On Wed, Sep 30, 2015 at 05:12:53PM +0200, Tim Wilson-Brown - teor wrote:
Hi All,
Do you know a use case which needs Single Onion Services and NAT punching?
We’re wondering if there are mobile or desktop applications / services that would use a single onion service for the performance benefits, but still need NAT punching. (And don’t need the anonymity of a hidden service.)
Single Onion Services:
- can’t do NAT punching, (they need an ORPort on a publicly accessible IP address),
- locations are easier to discover, and
- have lower latency.
Note that we considered making the single-onion services proposal (Tor Proposal 252) include a NAT punching option. We didn't for a few reasons.
1. Get the proposal out there. We can always add other protocols either as part of the proposal or in a new one.
2. Double-onion services already provide NAT punching. The performance delta of a sesqui-onion service (onion circuit on one side, roughly half an onion circuit on the other) is not as significant as for plain single-onion services and so yet another protocol to design, maintain, keep compatible, be a counter to new design innovations might not be worth it.

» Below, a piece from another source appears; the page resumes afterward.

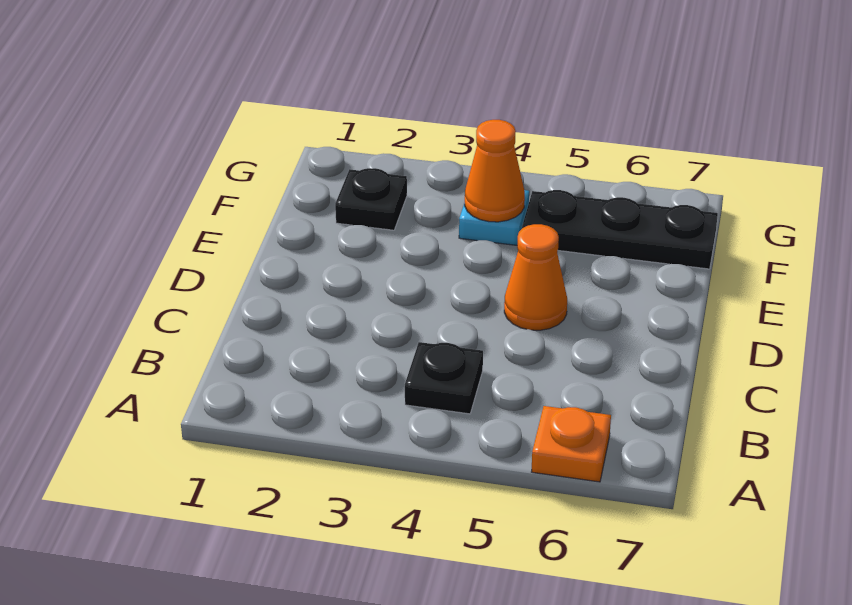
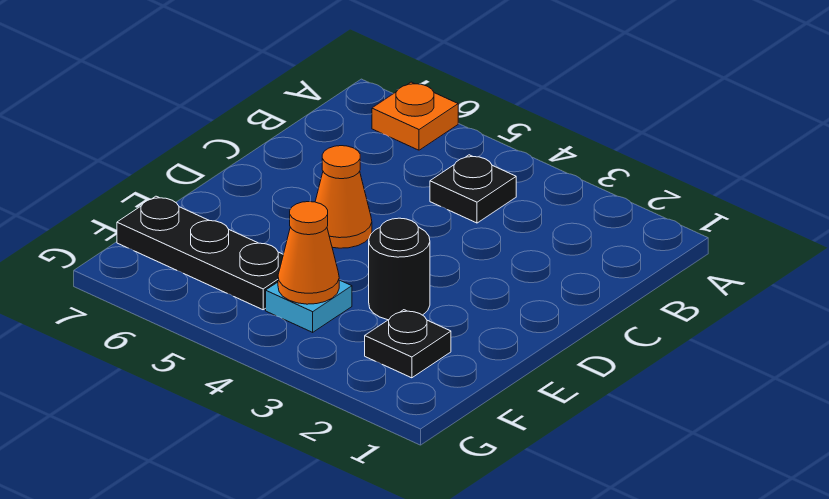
none -> black 1x1 round brick [369,218,430,320]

3. Most importantly, Tor generally follows the onion routing philosophy of making trade-offs that make more users more secure with an eye to making the most vulnerable or sensitive the norm.

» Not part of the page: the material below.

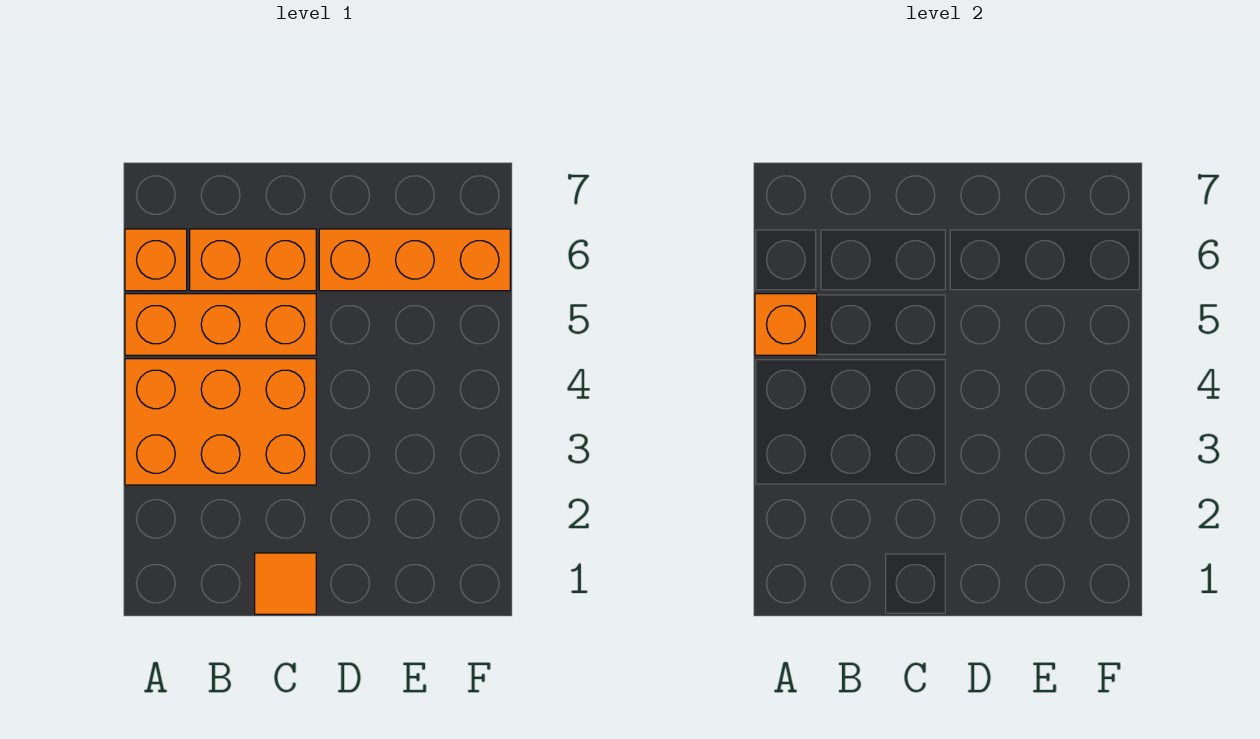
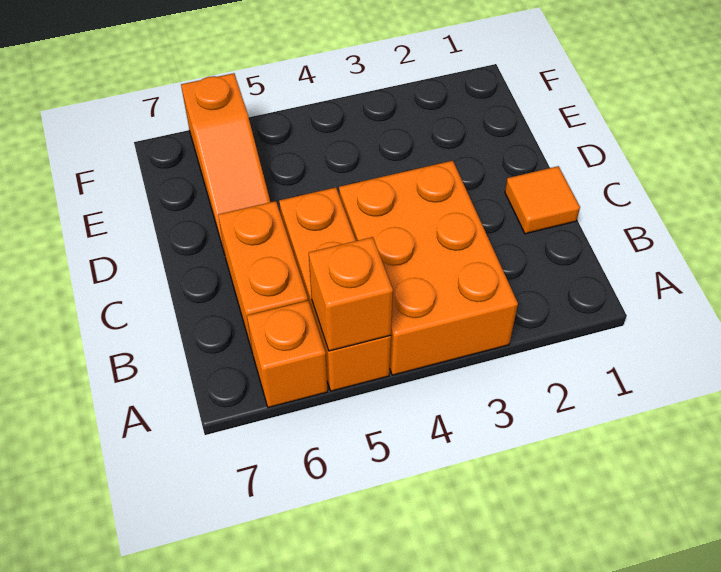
orange 1x3 brick [319,229,510,291] -> orange 1x3 slope [181,73,270,251]

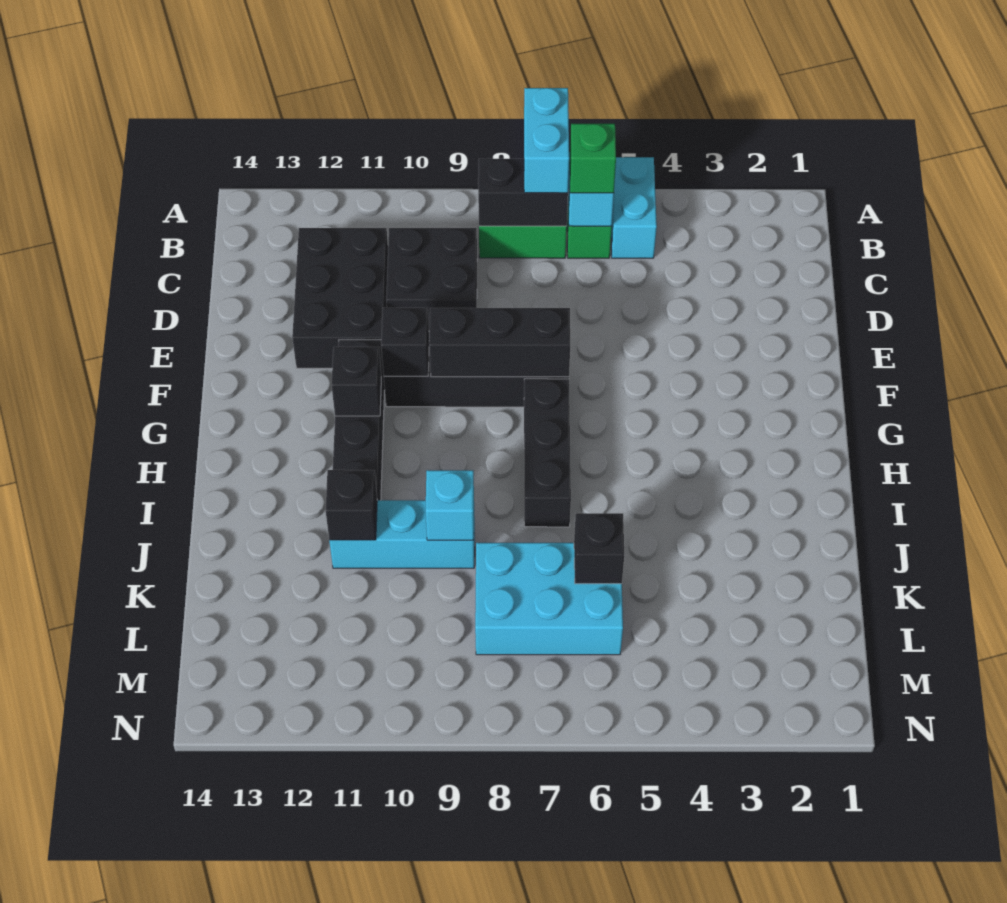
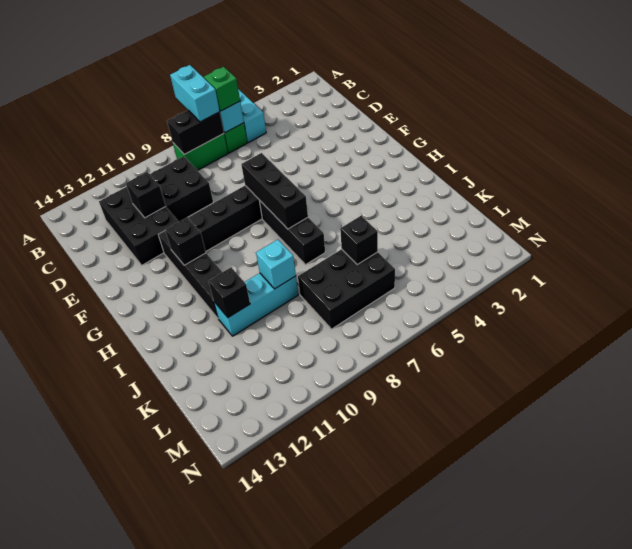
black 1x3 brick [429,308,570,377] -> black 1x3 brick turned to [241,153,308,229]
black 1x1 brick [381,308,429,376] -> black 1x1 brick moved to [126,172,166,218]
cyan 2x3 brick [475,543,623,655] -> black 2x3 brick [298,249,395,329]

On the one hand this means things like building for interactive circuits w/ relatively low latency. This is in theory less secure than, e.g., mix based remailers against global external observing and partial relay compromising adversaries. But in practice this leads to much larger networks (making it harder to be global) and leads to millions vs. hundreds of users with greater diversity of use motivation and behavior (making the fact of usage less interesting of itself to adversaries). Cf. my "Why I'm Not An Entropist".
On the other hand, we made the circuits use three relays. Most users would most of the time likely be fine with a one-relay circuit. By this I mean that an adversary that actually intends to do something that is harmful to them intentionally or collaterally is likely countered by a one-relay circuit, which would have a significant performance impact. But this would mean that the users who do need and use three-relay circuits would be much more rare and interesting, easy to separate out, etc. Also the relays themselves become more valuable to compromise (or set up your own, or bridge by owning the ISP) to an adversary, which increases threat to the network itself. For these and other reasons the default for tor circuits has three relays.
Now let's apply this worldview to the sesqui-onion NAT punching case. In a world with single-onion services and double-onion services, this is splitting off the double-onion anonymity set rather than the single-onion set, regardless of what Tor Proposal the protocol is in. So, the users that do require the server location protection that double-onion services provide becomes a much smaller fraction making them more likely interesting/worth pursuing/easier to identify/less plausibly able to claim they only wanted to have better circuit authentication/etc. than if the sesqui-onion services were not an equally easy option to set up.
Also, given at best ambiguously user-understood threat environments, and the well-documented tendency to choose in practice performance/ease against hyperbolic discounting of threats for using encryption and other security measures, we can assume that many will opt for the better performing choice of sesqui-onion services when perhaps they should not have. All the more so in the less-easily understood case of onion services vs. plain client-to-public-destination Tor use. Similar also to the one vs. three relay option, pwning relays by any of the means mentioned two paragraphs above makes it more effective to identify onion services in the sesqui-onion case. Thus putting additional threat pressure on the network itself. (I recognize similar things could be said of single vs. double onion services in general. I have some responses there, but I am already going on overly long as usual.)
These to me are counter-arguments to the advantages of a NAT punching sesqui-onion protocol. I don't question the many clear advantages of having such a protocol. But to me the above make it too great a trade-off to develop them for easy deployment. I don't think the answers concerning this trade-off are just obvious. So I encourage continued examples and discussions of their use. But I would like to be convinced that they outweigh the above (and possibly other examples of) trade-offs before I would support their development and promotion.